Through the Rosa Parks Scholarship Foundation, established in 1980, more than 750 students from across Michigan have received more than $1.5 million in college scholarships.

In addition, the Rosa and Raymond Parks Institute, co-founded by Rosa Parks in 1987, has provided hundreds of young people with an opportunity to learn about the civil rights movement.

Rana Elmir, a 2000 graduate of Dearborn High School, began pursuing her dream of becoming a journalist as one of the recipients of a Rosa Parks Scholarship. That led to her work as an intern for several local papers.

Elmir, now 23, is director of programs and outreach for the American-Arab Anti-Discrimination Committee in Dearborn. The Wayne State University graduate said the scholarship gave her the confidence to pursue her career goals.

"It was the final piece that allowed everything else to fit together," Elmir said. "The Rosa Parks scholarship has given me opportunities that I might not have had otherwise. I was very honored and grateful."
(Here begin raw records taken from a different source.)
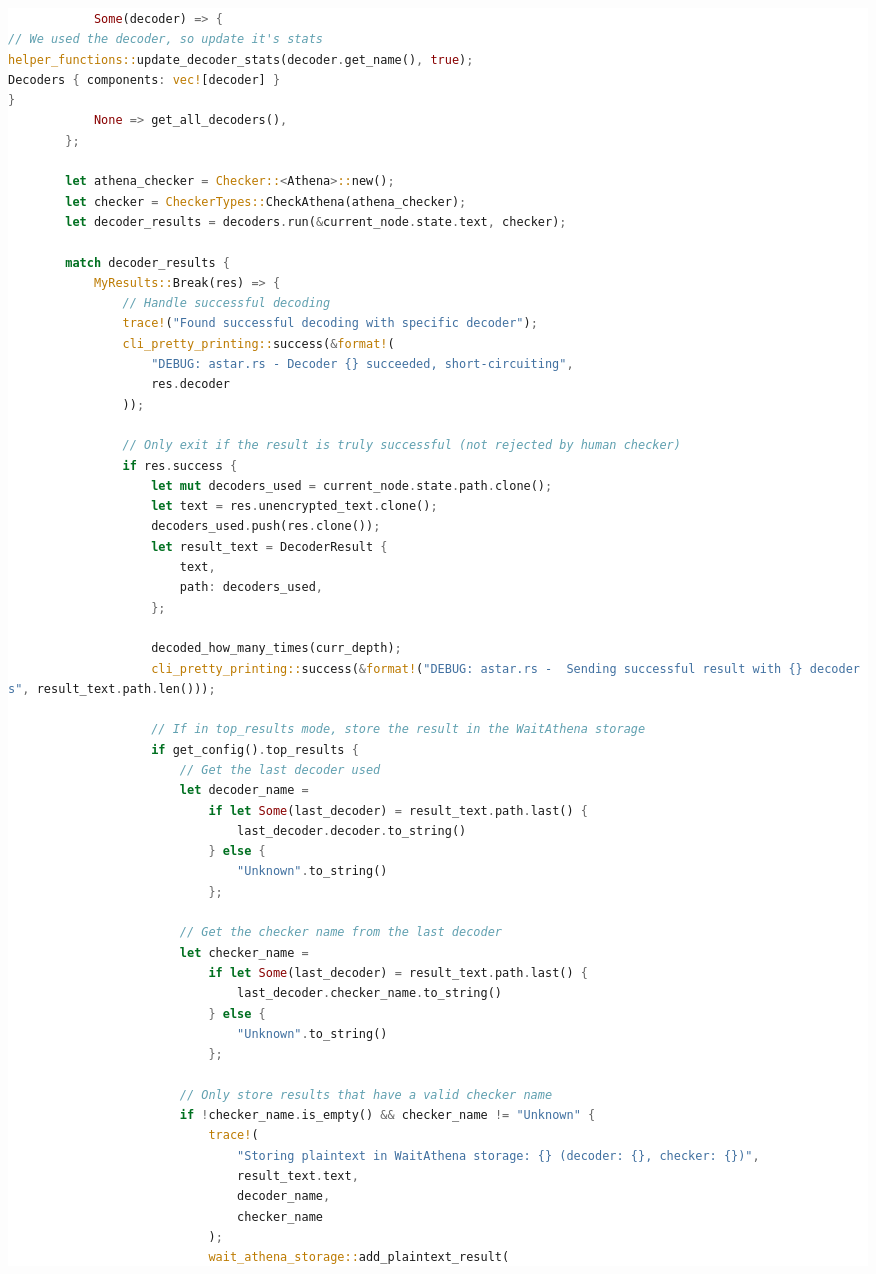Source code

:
 ```rust
            Some(decoder) => {
// We used the decoder, so update it's stats
helper_functions::update_decoder_stats(decoder.get_name(), true);
Decoders { components: vec![decoder] }
}
            None => get_all_decoders(),
        };

        let athena_checker = Checker::<Athena>::new();
        let checker = CheckerTypes::CheckAthena(athena_checker);
        let decoder_results = decoders.run(&current_node.state.text, checker);

        match decoder_results {
            MyResults::Break(res) => {
                // Handle successful decoding
                trace!("Found successful decoding with specific decoder");
                cli_pretty_printing::success(&format!(
                    "DEBUG: astar.rs - Decoder {} succeeded, short-circuiting",
                    res.decoder
                ));

                // Only exit if the result is truly successful (not rejected by human checker)
                if res.success {
                    let mut decoders_used = current_node.state.path.clone();
                    let text = res.unencrypted_text.clone();
                    decoders_used.push(res.clone());
                    let result_text = DecoderResult {
                        text,
                        path: decoders_used,
                    };

                    decoded_how_many_times(curr_depth);
                    cli_pretty_printing::success(&format!("DEBUG: astar.rs -  Sending successful result with {} decoders", result_text.path.len()));

                    // If in top_results mode, store the result in the WaitAthena storage
                    if get_config().top_results {
                        // Get the last decoder used
                        let decoder_name =
                            if let Some(last_decoder) = result_text.path.last() {
                                last_decoder.decoder.to_string()
                            } else {
                                "Unknown".to_string()
                            };

                        // Get the checker name from the last decoder
                        let checker_name =
                            if let Some(last_decoder) = result_text.path.last() {
                                last_decoder.checker_name.to_string()
                            } else {
                                "Unknown".to_string()
                            };

                        // Only store results that have a valid checker name
                        if !checker_name.is_empty() && checker_name != "Unknown" {
                            trace!(
                                "Storing plaintext in WaitAthena storage: {} (decoder: {}, checker: {})",
                                result_text.text,
                                decoder_name,
                                checker_name
                            );
                            wait_athena_storage::add_plaintext_result(
```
The Rosa Parks Scholarship Foundation was established in 1980 by The Detroit News in partnership with Detroit Public Schools.

Each year, the program honors about 40 Michigan high school graduates. Applicants are evaluated on academic achievement, financial need, community involvement and an essay.

After college graduation, many scholarship recipients have gone on to successful careers in law, journalism, education and medicine.

"To be a Rosa Parks Scholar, you can't be ordinary," said Rex K. Nelson, a foundation board member who is a pharmaceutical sales representative. "There is not one recipient that is not an exceptional person or student."

The program also has offered scholarships, funded by The Detroit News, to the Journalism Institute for Minorities at Wayne State University.

The institute's graduates have earned jobs at many major radio and television stations, newspapers and advertising firms. Greg Bowens, the former press secretary for former Detroit Mayor Dennis Archer, and Kimberly Trent, an aide to U.S. Sen. Debbie Stabenow, D-Lansing, are both graduates of the institute.

The Rosa and Raymond Parks Institute for Self Development, through its Pathways to Freedom program, has given hundreds of youths a chance to visit civil rights landmarks in the South each summer. It started in 1989.

"Young people have to understand history is a part of us all," Executive Director Anita Peek said. "It's something you have to learn. (Parks) was surprised to hear some young people didn't know anything about the civil rights movement. She always wanted an institute."

Pathways to Freedom, which operates year-round, has bus tours that follow the Underground Railroad and the migration of African-Americans from the South. Students also visit historically black colleges in Memphis, Tenn., and Jackson, Miss., and the Martin Luther King Jr. Nonviolence Center in Atlanta.

Peek said the program grew out of Parks' love for children.

"She always had a heart for young people," Peek said.